The Australian government Dep has also recommended India not to adopt definitions directly from OIV to avoid the risk of documents becoming quickly outdated as OIV tend to update definitions annually.
Is the code of practice applicable to Imports as well?
NZW and US wine Industry sought for clarification regarding whether the Code of Practice is applicable to Indian grape alone or for imports as well. They raised concerns that many winemaking countries will usually have their own guidelines and/or standards for the quality of grapes and wine.
US Wine Industry gave series of suggestions to IGPB to like conducting analyses of wine for compliance purposes in suitably accredited laboratories or ensuring that they are overseen by appropriately certified analysts.
Comments from Australia by Australian Government department of Agriculture, fisheries and Forestry in Conjunction with Wine Australia Corporation and Winemakers’ Federation of Australia.
Comments from NZW by New Zealand Winegrowers, a joint venture between New Zealand Grape Growers council and Wine Institute of New Zealand.
Comments from US wine Industry (by JBC International) on behalf of the United States (U.S.) wine industry, (“U.S. industry”) comprising Wine Institute, the California Association of Wine Grape Growers (CAWG), and Wine America
Comments from CEEV by Comité Européen des Entreprises Vins / European Committee of Wine Companies - www.ceev.be - the representative body of the EU industry and trade in wines and wine products
Comments from OIV - International Organisation of Vine and Wine
Indian Wine Industry reacts to IGPB's first Draft
Jagdish Holkar of All India Wine Producers Association emphasized on establishing national standard label as well as regional geographical identification & indication.
C.H.U. Rao of Grover Zampa shared similar opinion on including some sort of certification in the label.
Yatin Patil of Vintage wines feels that the key aspects like, grape varieties, varietal content, Alcohol % (Natural/Added), sugar addition, acidification, type of wines, etc., should have been the guiding pillars for setting standards for wine instead of residual levels in wine and parameters which cannot be deemed as standards, but merely used as safety measures.
He adds that the recommended parameters given below cannot be the only guideline within which the framework of wine standards be drawn
Mr. Mario Sequeira of Tonia Liqour Industries is surprised with the IGPB’s proposal, which prevents addition of water or sugar to wine.
Abay Kewadkar, Winemaker of Fourseasons vineyards recommends collaboration with AWRI or with UC Davis to bring their competency and experience.

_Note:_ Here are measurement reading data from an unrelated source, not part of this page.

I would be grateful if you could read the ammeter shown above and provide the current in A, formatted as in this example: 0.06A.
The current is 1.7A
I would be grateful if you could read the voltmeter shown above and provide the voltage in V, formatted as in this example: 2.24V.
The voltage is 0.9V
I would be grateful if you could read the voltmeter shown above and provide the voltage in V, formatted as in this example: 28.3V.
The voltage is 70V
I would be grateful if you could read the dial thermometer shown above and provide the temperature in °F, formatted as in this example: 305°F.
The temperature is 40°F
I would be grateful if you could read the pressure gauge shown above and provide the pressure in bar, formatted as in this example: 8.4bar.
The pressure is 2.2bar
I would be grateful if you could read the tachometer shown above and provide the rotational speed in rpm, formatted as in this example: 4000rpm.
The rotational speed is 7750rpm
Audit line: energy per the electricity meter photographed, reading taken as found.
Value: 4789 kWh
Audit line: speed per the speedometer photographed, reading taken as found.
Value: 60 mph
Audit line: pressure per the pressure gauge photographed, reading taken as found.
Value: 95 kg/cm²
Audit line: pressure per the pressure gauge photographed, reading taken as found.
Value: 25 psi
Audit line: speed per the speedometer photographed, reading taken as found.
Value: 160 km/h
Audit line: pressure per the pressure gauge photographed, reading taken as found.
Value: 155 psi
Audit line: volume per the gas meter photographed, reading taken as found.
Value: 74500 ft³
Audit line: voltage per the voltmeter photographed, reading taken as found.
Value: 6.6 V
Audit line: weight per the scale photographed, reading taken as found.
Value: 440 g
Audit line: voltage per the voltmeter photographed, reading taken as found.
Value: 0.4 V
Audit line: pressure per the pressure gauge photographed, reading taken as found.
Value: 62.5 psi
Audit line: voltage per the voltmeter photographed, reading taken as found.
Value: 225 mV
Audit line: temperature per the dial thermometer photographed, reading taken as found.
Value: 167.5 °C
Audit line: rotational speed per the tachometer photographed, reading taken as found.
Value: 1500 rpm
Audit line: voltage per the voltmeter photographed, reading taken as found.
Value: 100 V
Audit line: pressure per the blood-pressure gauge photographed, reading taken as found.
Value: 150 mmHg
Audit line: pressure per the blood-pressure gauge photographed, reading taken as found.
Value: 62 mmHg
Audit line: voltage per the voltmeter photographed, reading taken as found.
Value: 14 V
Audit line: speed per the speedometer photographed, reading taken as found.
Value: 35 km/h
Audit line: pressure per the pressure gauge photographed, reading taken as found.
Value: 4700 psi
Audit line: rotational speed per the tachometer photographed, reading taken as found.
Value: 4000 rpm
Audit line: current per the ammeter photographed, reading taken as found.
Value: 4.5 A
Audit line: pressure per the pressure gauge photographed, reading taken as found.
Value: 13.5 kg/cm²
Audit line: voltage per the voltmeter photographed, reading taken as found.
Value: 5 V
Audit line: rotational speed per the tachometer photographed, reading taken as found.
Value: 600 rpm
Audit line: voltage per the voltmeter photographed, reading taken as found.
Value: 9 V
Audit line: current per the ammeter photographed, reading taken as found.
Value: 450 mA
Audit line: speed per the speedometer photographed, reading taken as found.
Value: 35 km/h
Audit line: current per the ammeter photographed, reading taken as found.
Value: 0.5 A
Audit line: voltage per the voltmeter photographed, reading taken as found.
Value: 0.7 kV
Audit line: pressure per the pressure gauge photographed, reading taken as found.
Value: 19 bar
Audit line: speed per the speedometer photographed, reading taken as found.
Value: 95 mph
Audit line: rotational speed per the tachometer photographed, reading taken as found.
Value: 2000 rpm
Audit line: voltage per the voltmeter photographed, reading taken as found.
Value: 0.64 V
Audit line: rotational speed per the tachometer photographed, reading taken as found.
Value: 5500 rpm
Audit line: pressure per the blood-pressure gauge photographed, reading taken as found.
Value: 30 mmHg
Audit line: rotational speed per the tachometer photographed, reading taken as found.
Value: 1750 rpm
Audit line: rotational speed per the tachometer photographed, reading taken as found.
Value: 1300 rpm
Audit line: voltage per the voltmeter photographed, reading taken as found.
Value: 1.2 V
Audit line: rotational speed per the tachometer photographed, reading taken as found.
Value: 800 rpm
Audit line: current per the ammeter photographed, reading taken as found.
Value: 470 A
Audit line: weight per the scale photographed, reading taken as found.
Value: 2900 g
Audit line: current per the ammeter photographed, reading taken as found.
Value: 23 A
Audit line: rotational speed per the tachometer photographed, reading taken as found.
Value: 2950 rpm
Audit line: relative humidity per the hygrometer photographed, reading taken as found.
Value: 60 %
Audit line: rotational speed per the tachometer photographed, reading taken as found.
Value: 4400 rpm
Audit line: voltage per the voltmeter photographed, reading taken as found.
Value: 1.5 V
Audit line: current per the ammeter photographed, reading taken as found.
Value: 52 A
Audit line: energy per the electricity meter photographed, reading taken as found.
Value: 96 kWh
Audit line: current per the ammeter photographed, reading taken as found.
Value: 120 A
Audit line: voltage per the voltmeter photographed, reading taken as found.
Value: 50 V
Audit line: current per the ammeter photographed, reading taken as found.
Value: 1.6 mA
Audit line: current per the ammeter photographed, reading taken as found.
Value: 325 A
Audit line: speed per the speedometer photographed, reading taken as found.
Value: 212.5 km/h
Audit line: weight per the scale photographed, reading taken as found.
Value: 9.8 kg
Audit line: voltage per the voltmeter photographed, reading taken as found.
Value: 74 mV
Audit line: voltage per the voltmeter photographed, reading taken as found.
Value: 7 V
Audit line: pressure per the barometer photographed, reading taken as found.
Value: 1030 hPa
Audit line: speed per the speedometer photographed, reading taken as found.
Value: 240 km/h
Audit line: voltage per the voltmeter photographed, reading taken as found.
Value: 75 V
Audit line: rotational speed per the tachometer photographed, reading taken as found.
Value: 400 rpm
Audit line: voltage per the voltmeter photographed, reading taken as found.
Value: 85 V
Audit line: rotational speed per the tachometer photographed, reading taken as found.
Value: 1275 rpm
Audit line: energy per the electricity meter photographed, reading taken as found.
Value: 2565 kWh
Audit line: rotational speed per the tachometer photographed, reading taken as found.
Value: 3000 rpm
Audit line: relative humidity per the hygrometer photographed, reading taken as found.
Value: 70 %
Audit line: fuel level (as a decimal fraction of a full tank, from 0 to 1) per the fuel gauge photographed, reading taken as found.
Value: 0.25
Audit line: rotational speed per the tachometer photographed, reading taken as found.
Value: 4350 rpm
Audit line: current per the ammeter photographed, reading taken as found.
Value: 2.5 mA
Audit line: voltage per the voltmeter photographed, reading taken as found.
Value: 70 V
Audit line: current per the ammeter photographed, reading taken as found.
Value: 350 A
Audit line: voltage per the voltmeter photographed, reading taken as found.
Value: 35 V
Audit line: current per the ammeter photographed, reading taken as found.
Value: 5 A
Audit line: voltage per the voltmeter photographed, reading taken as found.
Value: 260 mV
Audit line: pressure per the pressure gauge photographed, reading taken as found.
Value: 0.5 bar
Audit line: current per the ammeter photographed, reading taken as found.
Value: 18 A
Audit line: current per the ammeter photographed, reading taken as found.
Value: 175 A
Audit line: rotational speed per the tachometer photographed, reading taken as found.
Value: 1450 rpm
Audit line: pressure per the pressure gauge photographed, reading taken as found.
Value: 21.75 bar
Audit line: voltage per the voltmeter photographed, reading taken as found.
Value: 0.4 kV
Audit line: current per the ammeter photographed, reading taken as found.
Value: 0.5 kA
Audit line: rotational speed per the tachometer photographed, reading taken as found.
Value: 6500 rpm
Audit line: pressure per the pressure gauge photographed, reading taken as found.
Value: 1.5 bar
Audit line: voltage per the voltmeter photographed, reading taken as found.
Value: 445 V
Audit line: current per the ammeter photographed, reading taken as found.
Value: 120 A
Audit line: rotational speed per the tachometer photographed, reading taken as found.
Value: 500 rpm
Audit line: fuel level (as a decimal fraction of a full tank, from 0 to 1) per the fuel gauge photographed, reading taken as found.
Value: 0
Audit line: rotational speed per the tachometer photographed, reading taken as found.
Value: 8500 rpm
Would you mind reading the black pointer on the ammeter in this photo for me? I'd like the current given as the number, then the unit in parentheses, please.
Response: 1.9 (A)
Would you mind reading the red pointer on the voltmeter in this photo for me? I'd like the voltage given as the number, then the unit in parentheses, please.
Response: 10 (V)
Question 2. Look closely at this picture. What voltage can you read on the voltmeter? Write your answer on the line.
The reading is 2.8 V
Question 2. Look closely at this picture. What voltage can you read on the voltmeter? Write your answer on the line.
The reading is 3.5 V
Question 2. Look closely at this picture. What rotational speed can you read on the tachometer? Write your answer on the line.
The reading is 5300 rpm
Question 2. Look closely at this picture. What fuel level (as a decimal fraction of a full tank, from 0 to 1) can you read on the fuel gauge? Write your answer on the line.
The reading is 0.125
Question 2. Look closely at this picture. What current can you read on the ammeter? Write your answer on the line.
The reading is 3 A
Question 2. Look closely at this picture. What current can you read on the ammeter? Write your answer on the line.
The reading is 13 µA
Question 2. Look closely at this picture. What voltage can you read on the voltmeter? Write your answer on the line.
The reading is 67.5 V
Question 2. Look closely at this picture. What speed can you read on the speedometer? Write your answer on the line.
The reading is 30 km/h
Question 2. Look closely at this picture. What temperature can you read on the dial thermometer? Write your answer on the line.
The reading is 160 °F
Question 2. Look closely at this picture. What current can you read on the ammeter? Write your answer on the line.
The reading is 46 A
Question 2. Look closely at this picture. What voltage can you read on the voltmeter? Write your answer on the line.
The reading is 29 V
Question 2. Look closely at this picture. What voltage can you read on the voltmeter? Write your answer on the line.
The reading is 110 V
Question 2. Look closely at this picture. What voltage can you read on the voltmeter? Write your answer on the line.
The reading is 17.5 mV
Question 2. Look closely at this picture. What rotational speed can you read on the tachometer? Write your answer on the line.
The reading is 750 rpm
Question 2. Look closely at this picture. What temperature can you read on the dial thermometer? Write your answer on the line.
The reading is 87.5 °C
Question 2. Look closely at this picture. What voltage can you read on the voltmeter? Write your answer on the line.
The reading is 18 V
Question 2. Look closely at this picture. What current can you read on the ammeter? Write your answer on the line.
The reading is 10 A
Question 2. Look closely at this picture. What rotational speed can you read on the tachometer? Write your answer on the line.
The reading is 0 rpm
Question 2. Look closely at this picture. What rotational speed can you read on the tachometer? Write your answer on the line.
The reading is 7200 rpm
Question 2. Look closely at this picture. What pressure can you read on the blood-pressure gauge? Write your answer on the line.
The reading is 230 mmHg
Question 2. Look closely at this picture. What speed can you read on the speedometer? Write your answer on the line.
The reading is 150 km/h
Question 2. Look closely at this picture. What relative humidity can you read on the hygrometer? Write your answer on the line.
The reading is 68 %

He says that while developing wine standards is a good thing, implementing it with complete transparency and competency is going to be a hard deal.
Dr. Rajesh Rasal and Dr. Ajoy Shah stressed the trend of low alcohol wines and the importance of reducing the minimum levels to 5%. Abay Kewadkar too joins them to clarify for the confused CO2 content in first draft. They suggest CO2 in wine to be simply in two ranges; 0-3g/l for still and 3g – 5g/l for semi sparkling.
To limit sodium in excess and for VA, they shared a similar vision with Australia and New Zealand. They are also concerned about harvesting based on TSS and pH as each winery will have their own procedures and systems and it would be difficult & unjustifiable to impose these kinds of standards.
David Rowe, Wine consultant from Bordeaux too felt that imposing standard on TSS and pH is not relevant. He also questioned the usage of name “Port” which is supposed to be exclusive to Real port from Portugal.
Both Alok Chandra and David Rowe wanted IGPB to reiterate on restricting the grape varieties used for winemaking.